When the patient complains of worsening due to increased swelling at the wound site on his leg, the nurse explains that the swelling indicates:
- A. He has lain in one position for such a long time that swelling has occurred.
- B. An infection is in progress at the wound site.
- C. There is probably a deeper injury than what appears on the surface.
- D. Vessels have dilated and allowed plasma to leak into the wound site.
Correct Answer: D
Rationale: Swelling from dilated vessels leaking plasma is part of the inflammatory response, not necessarily infection.
You may also like to solve these questions
A nurse is assisting with the care of a client who arrives at the emergency department following an industrial explosion. Upon inspecting the wound on the client's leg, the nurse finds torn skin tissue underneath. Which of the following types of wounds should the nurse report?
- A. Contusion
- B. Laceration
- C. Abrasion
- D. Puncture
Correct Answer: B
Rationale: A laceration is a tear in the skin, fitting the description of torn tissue from an explosion.
A nurse performing a right eye irrigation will position the patient in which of the following ways?
- A. Upright with the head tilted toward the left eye.
- B. Supine with the head hyperextended.
- C. Upright with the head hyperextended.
- D. supine with the head tilted toward the right eye.
Correct Answer: A
Rationale: Tilting the head toward the unaffected (left) eye allows fluid to flow from the right eye outward, avoiding contamination.
The nurse is performing a dry sterile dressing change for an abdominal wound.
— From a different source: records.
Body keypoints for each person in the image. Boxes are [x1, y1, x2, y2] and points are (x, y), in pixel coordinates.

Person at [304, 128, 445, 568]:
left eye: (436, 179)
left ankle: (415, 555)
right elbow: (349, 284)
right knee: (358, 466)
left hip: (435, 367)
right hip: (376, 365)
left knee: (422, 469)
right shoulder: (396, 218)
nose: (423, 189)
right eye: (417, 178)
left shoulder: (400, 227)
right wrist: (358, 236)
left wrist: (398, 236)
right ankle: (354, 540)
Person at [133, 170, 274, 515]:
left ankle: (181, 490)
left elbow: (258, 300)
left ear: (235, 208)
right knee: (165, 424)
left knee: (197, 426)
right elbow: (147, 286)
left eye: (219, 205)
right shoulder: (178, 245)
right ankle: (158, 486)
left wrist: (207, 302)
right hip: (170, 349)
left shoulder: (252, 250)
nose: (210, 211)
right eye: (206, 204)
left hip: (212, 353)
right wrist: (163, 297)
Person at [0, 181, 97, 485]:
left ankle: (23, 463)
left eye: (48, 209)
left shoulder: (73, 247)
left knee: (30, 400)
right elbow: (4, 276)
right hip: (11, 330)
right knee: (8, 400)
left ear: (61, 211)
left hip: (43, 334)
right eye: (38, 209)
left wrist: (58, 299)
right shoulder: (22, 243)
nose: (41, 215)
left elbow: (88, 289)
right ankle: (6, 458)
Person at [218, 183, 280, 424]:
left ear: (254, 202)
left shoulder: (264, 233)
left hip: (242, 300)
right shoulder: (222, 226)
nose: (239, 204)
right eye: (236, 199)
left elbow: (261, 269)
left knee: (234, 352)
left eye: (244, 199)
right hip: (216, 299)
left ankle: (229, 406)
In which direction should the nurse use a swab to clean?
- A. Directly over the wound
- B. In a circular motion around the wound, circling to the outside
- C. From the outer abdomen toward the wound
- D. From the left to the right across the wound
Correct Answer: C
Rationale: Cleaning from the outer abdomen toward the wound prevents contamination of the sterile field by moving from the least to the most contaminated area.
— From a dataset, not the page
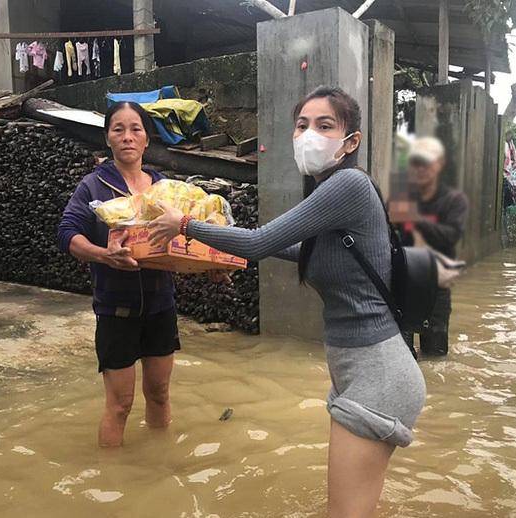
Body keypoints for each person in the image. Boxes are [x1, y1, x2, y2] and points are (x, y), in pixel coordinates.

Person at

What stage is a wound if the epidermis is closed and has unblanchable redness?
- A. Stage 1
- B. Stage 2
- C. Stage 3
- D. Stage 4
Correct Answer: A
Rationale: Stage 1 pressure injuries show unblanchable redness with intact skin.
A nurse is caring for a client who has a stage 4 sacral pressure injury. The provider has prescribed mechanical debridement. Which of the following is a form of mechanical debridement that the nurse should expect the client to receive?
- A. Applying hydrocolloids to the wound bed.
- B. Pulsating lavage.
- C. Using a topical enzyme solution in the wound bed.
- D. Placing a transparent dressing over the pressure injury.
Correct Answer: B
Rationale: Pulsating lavage is a mechanical debridement method using a pressurized stream of fluid to remove necrotic tissue. Hydrocolloids promote autolytic debridement, enzymes are chemical, and transparent dressings do not debride.